§ TASK TO CARRY OUT
The lines to return are those from the line holding "28: (329, 170, 3.98)" through the last line of the entries below, both included, written exactly and without pictures.
------ DATASET RECORDS ------
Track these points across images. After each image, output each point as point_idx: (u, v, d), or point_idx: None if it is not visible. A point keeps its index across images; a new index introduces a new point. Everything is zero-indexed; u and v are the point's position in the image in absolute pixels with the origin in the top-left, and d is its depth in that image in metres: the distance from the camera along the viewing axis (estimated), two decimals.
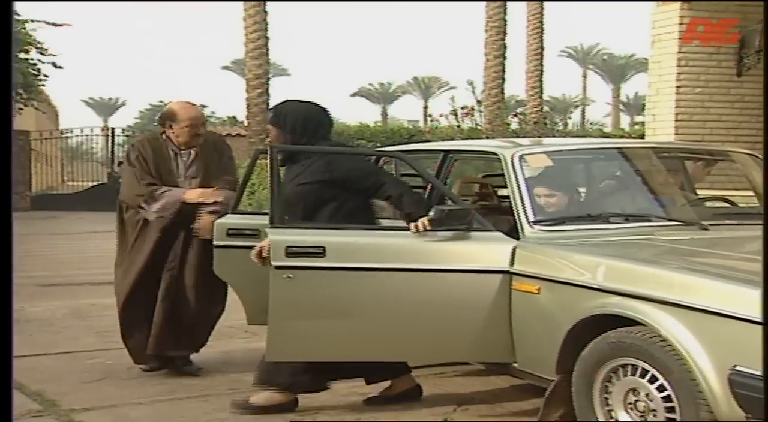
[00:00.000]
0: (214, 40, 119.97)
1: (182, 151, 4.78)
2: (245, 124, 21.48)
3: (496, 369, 4.25)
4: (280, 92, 78.27)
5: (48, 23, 18.63)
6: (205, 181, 4.76)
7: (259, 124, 19.08)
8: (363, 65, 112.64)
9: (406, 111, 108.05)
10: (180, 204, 4.65)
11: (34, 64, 19.59)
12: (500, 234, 3.83)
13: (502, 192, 4.88)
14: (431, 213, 3.78)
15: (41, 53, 19.20)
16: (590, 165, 4.82)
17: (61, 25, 18.75)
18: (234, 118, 33.20)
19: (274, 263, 3.71)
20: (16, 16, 18.00)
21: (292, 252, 3.71)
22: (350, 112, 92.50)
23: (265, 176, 16.86)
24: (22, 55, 19.03)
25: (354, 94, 69.46)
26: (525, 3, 20.75)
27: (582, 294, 3.37)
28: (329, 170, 3.98)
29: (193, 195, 4.69)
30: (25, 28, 18.35)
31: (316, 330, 3.79)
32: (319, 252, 3.72)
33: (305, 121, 4.13)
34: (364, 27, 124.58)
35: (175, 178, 4.75)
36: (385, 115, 64.77)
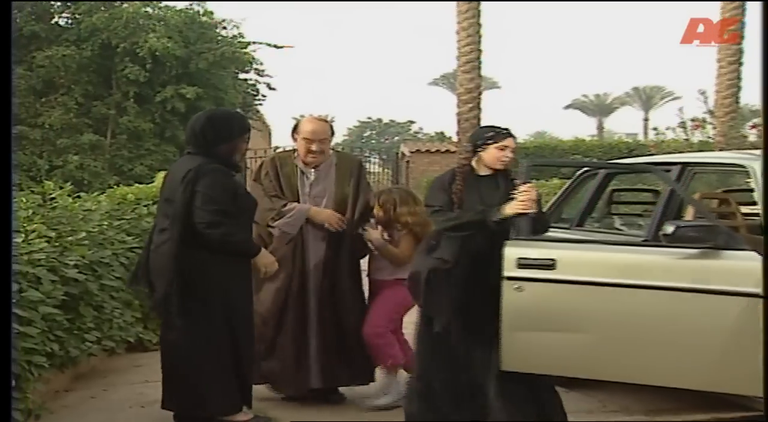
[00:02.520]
0: (423, 55, 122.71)
1: (308, 169, 4.82)
2: (454, 139, 21.73)
3: (739, 402, 4.04)
4: (491, 106, 78.46)
5: (269, 45, 19.74)
6: (337, 204, 4.82)
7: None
8: (577, 76, 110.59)
9: (625, 124, 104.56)
10: (304, 220, 4.71)
11: (253, 85, 20.89)
12: (753, 253, 3.64)
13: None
14: (668, 228, 3.68)
15: (258, 74, 20.41)
16: None
17: (281, 47, 19.80)
18: (442, 133, 33.68)
19: (506, 273, 3.84)
20: (240, 39, 19.27)
21: (523, 263, 3.83)
22: (564, 126, 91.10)
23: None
24: (242, 76, 20.36)
25: (567, 107, 68.20)
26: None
27: None
28: None
29: (322, 215, 4.74)
30: (248, 50, 19.56)
31: (546, 343, 3.85)
32: (550, 264, 3.79)
33: (190, 131, 4.24)
34: (578, 36, 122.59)
35: (297, 196, 4.78)
36: (601, 128, 63.14)
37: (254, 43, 19.67)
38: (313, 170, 4.81)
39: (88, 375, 5.49)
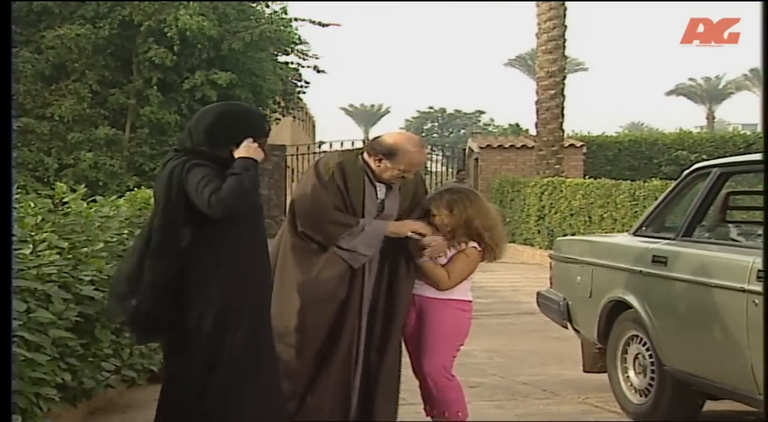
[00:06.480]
0: (495, 32, 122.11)
1: (378, 184, 4.73)
2: (532, 132, 21.60)
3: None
4: (576, 92, 77.92)
5: (313, 23, 19.74)
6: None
7: (552, 132, 19.09)
8: (682, 55, 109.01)
9: (741, 112, 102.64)
10: (382, 239, 4.62)
11: (296, 69, 20.85)
12: None
13: None
14: None
15: (302, 57, 20.37)
16: None
17: (327, 25, 19.84)
18: (517, 125, 33.57)
19: (744, 286, 4.49)
20: (282, 16, 19.22)
21: (762, 275, 4.38)
22: (665, 115, 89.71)
23: (559, 198, 16.82)
24: (282, 59, 20.36)
25: (670, 93, 67.61)
26: None
27: None
28: None
29: (404, 227, 4.63)
30: (291, 28, 19.49)
31: None
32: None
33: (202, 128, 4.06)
34: (684, 4, 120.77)
35: (361, 212, 4.66)
36: (711, 117, 62.33)
37: (296, 19, 19.65)
38: (383, 186, 4.73)
39: (104, 410, 5.56)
------
§ YOUR SOLUTION
28: (329, 170, 3.98)
29: (193, 195, 4.69)
30: (25, 28, 18.35)
31: (316, 330, 3.79)
32: (319, 252, 3.72)
33: (305, 121, 4.13)
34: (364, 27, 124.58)
35: (175, 178, 4.75)
36: (385, 115, 64.77)
[00:02.520]
0: (423, 55, 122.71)
1: (308, 169, 4.82)
2: (454, 139, 21.73)
3: (739, 402, 4.04)
4: (491, 106, 78.46)
5: (269, 45, 19.74)
6: (337, 204, 4.82)
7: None
8: (577, 76, 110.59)
9: (625, 124, 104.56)
10: (304, 220, 4.71)
11: (253, 85, 20.89)
12: (753, 253, 3.64)
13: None
14: (668, 228, 3.68)
15: (258, 74, 20.41)
16: None
17: (281, 47, 19.80)
18: (442, 133, 33.68)
19: (506, 273, 3.84)
20: (240, 39, 19.27)
21: (523, 263, 3.83)
22: (564, 126, 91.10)
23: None
24: (242, 76, 20.36)
25: (567, 107, 68.20)
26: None
27: None
28: None
29: (322, 215, 4.74)
30: (248, 50, 19.56)
31: (546, 343, 3.85)
32: (550, 264, 3.79)
33: (190, 131, 4.24)
34: (578, 36, 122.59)
35: (297, 196, 4.78)
36: (601, 128, 63.14)
37: (254, 43, 19.67)
38: (313, 170, 4.81)
39: (88, 375, 5.49)
[00:06.480]
0: (495, 32, 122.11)
1: (378, 184, 4.73)
2: (532, 132, 21.60)
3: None
4: (576, 92, 77.92)
5: (313, 23, 19.74)
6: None
7: (552, 132, 19.09)
8: (682, 55, 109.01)
9: (741, 112, 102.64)
10: (382, 239, 4.62)
11: (296, 69, 20.85)
12: None
13: None
14: None
15: (302, 57, 20.37)
16: None
17: (327, 25, 19.84)
18: (517, 125, 33.57)
19: (744, 286, 4.49)
20: (282, 16, 19.22)
21: (762, 275, 4.38)
22: (665, 115, 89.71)
23: (559, 198, 16.82)
24: (282, 59, 20.36)
25: (670, 93, 67.61)
26: None
27: None
28: None
29: (404, 227, 4.63)
30: (291, 28, 19.49)
31: None
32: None
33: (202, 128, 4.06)
34: (684, 4, 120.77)
35: (361, 212, 4.66)
36: (711, 117, 62.33)
37: (296, 19, 19.65)
38: (383, 186, 4.73)
39: (104, 410, 5.56)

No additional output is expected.